Yemek yersin tükenir,
Ev temizlersin çabucak kirlenir,
Umutların olur yarına dair,
İdeolojilerin fikirlerin,
Eskitirsin, atarsın.
Keşke benim olsa dediğin güzellikler,
Uğruna gözünü budaktan sakınmadığın aşkların,
Arkadaşlıkların, dostlukların.
Sevgililerin, sevmeyi düşlediklerin
Günlerin, gecelerin.
Uzun kışlar, kısa yazlar,
Hatta hiç bitmeyecek sandığın
Ömrün bile tükenir. 
Bugün yazdıkların, beğendiklerin,
Yarın olur burun kıvırırsın.
Gazetelerin köşe yazarları,
Hiç ölmeyecekmiş gibi devlet adamları,
Asırlık çınarlar, tarihi taş binalar, evler barklar,
Dillerde dolaşan melodiler.
Hepsi de gün gelir tükenir.
Bir kuru ismin kalır geride.
Eğer iyiysen,
Eğer iyiliğe dair,
Ufacık da olsa bir şeyler yapabilmişsen birilerine,
Boynunu bükmüş kuruyan bir sardunyaya su vermişsen,
Bir ağacın gövdesine yaslanmışsan sevgiyle,
Küçük bir sokak köpeğinin başını okşamışsan, çamurlara bulanmış olmasına aldırmadan,
Karnın alabildiğine açken, elindeki açmaya gözlerini dikmiş o cana koparıp yarısını uzatabilmişsen hiç düşünmeden,
Tüyleri dökük yaşlı tekirin gözlerine bakıp gıdısını sevmişsen,
Ona o halinde güzel olduğunu, genç olduğunu hissettirebilmişsen,
İçinde güzelliğe, insan olmaya dair bir şeyler taşıyabilmişsen şu sanal alemde,
Tükensen de bir tesellin olur, son saltanatını sürdüğün o musalla taşında.

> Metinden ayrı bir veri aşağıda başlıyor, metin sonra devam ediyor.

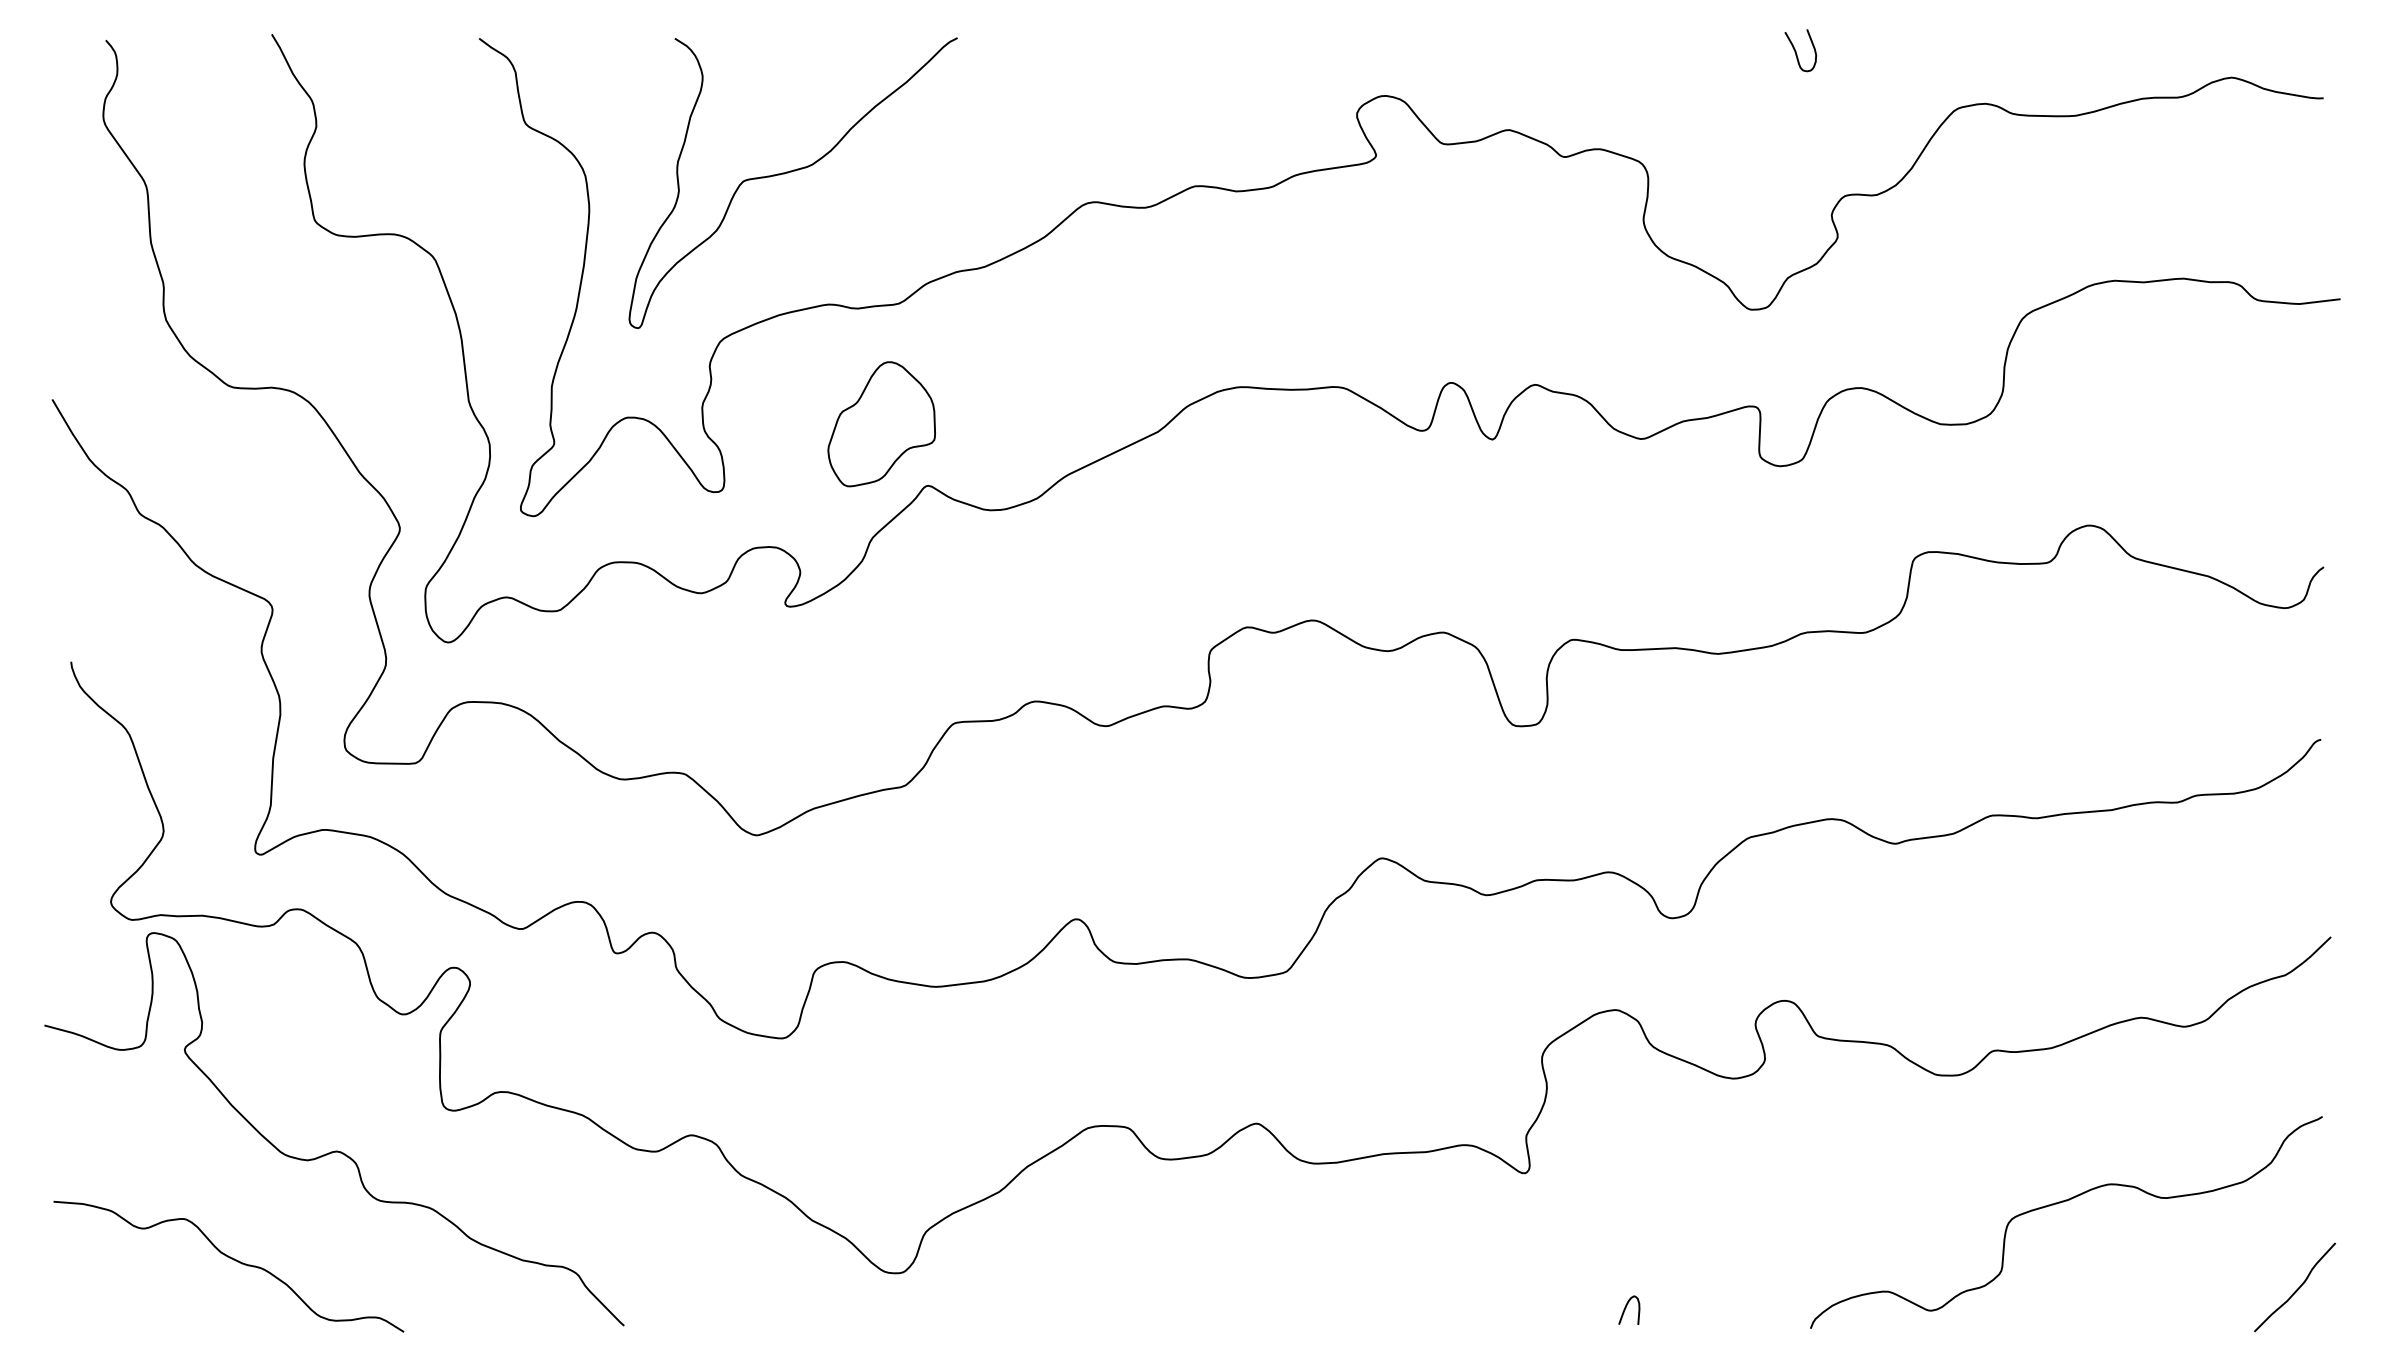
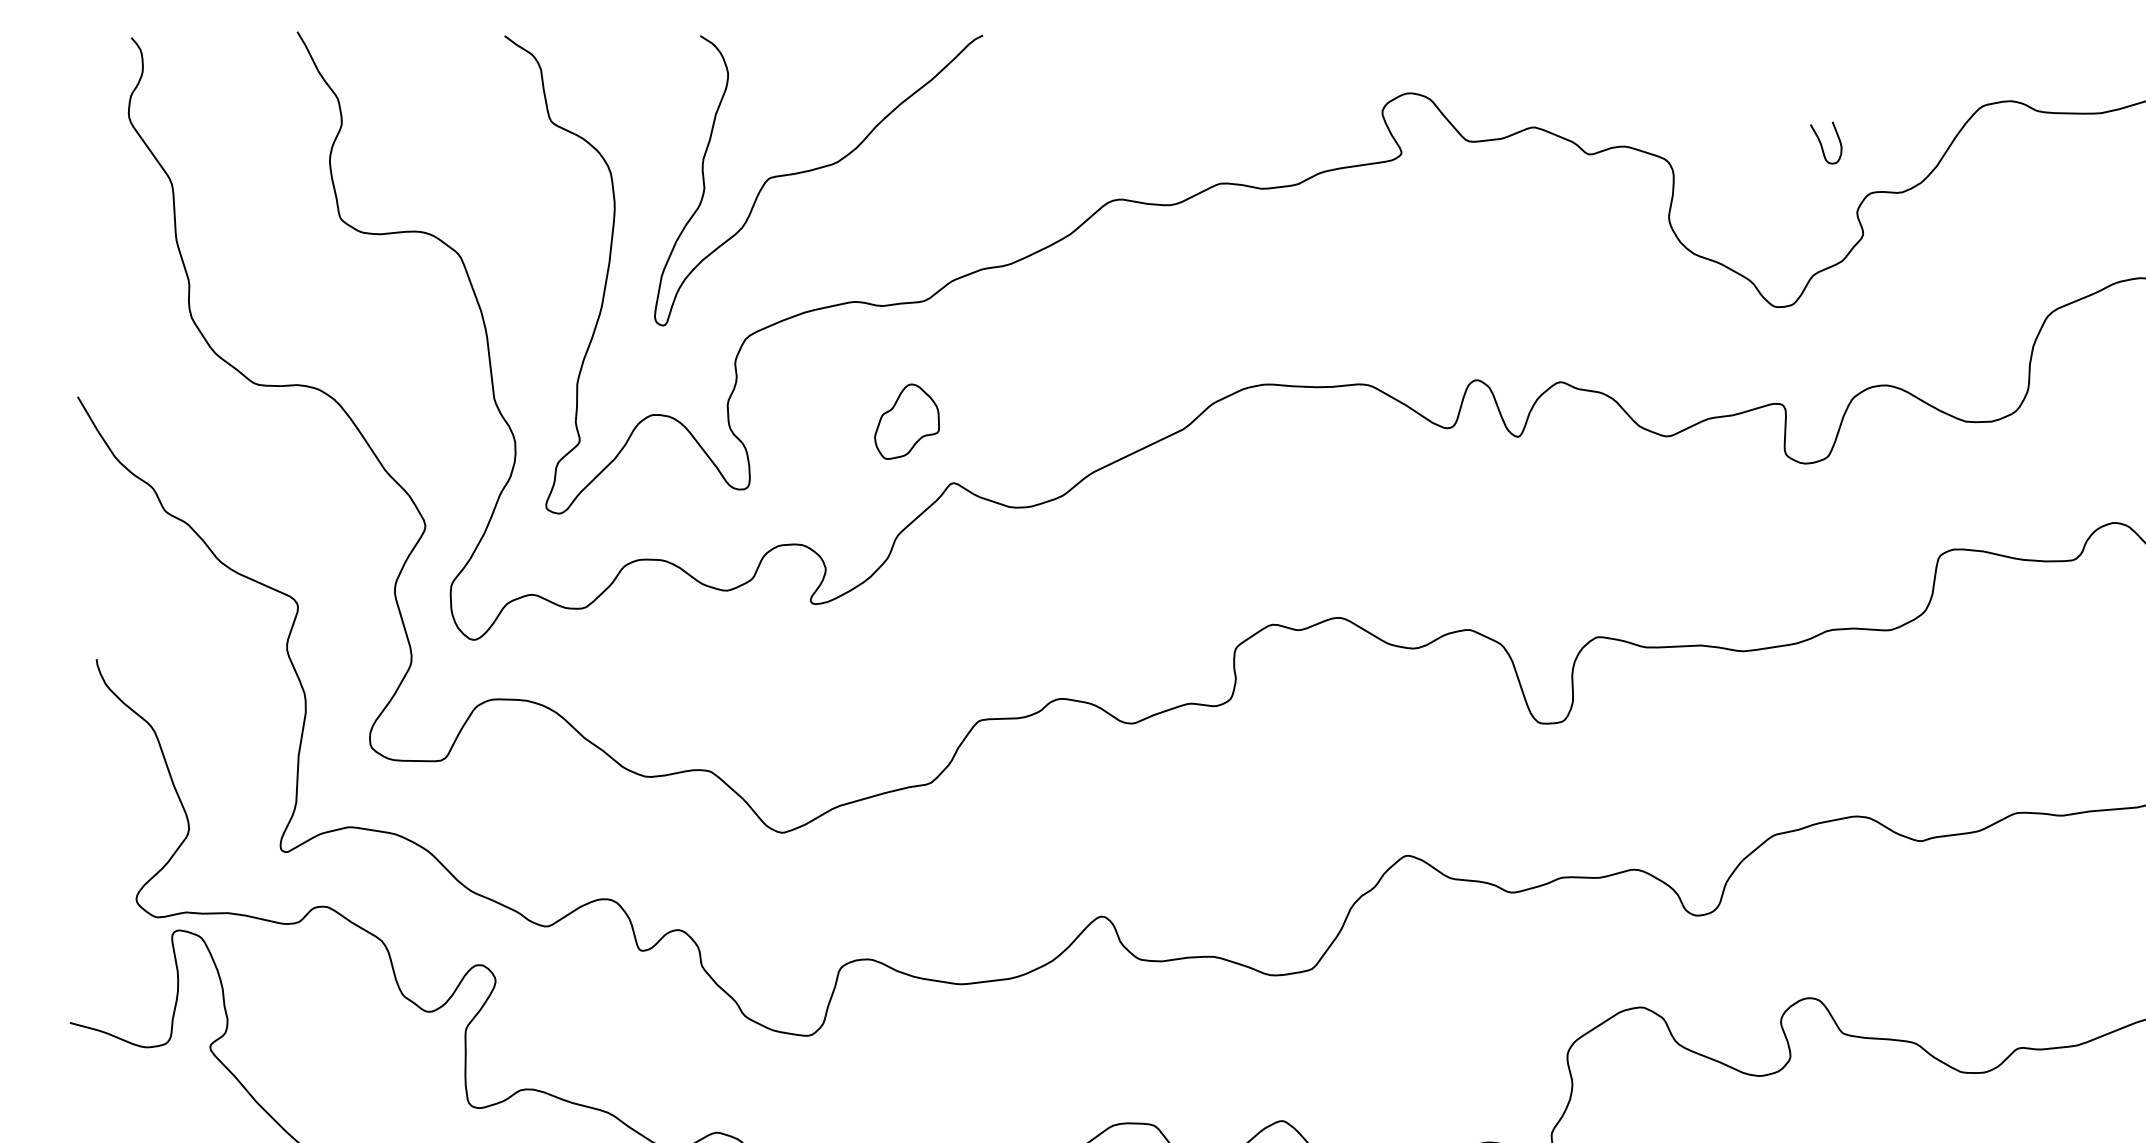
curve: (1796, 51) -> (1821, 143), moved
part: (881, 424) -> (906, 421), size x0.6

     Geçtiğimiz hafta Ankara’nın Keçiören semtinde, sabah erken saatte okula giden bir çocuğa sahipsiz köpekler saldırmış, çocuğu mahalle sakinleri kurtarıp sağlık merkezine naklini sağlamış. On yaşındaki ilkokul öğrencisi ne yazık ki ağır yaralı tedavisi sürmekteymiş. Acil şifalar diliyoruz ona ve keşke bu olay hiç yaşanmasaydı diyoruz. Bu üzücü olayın üzerine çok sayıda tv. kanalında, yazılı basında haber ve yorum yayınlandı tahmin edileceği gibi. Kanallardan biriinde ana haber bülteni sunucusu bizlere, tehdit eder bir ses tonu ve tavırla “hayvan sevgisinin dozunu” ayarlamamız gerektiğini dikte etti. Doğru ya haklı adam! Kediler, köpekler yakılarak, bıçaklanarak, üzerlerine tiner dökülerek öldürülürken bizler sakin olmalı, belediyelerin toplama kamplarında başlarına kürekle vurularak canları alınırken, açlıktan birbirini parçalayıp yerken, aman canım olur böyle şeyler deyip görmezden gelmeliyiz değil mi?
     Peki yirmi yıldır belediyelerin görev savsaklamasını, ihmallerini hiç eleştirmeden, kanun tanımazlığa yaptırım uygulanmasının, o hayvancıkların popülasyonunun yıllar içinde artışı sonun başlangıcı olacağı belliyken, şimdi köpek düşmanlığını böyle pervasızca köpürtmek insanlığa sığar mı? Tabi bu işin kolayı. Onlar konuşamazlar değil mi? Bir de Başkentin belediye başkanı hayvan severlerin fedakarlık yapması gerektiğini, ellerini taşın altına sokmaları gerektiğini söylemiş. Sayın Mansur Yavaş! Biz can savunucuları, hayvan dostları, ellerimiz değil yıllardır bedenimiz taşın altında yaşamaktayız, bunun farkında olmamanız gerçekten bizleri üzdü, hayal kırıklığına uğrattı.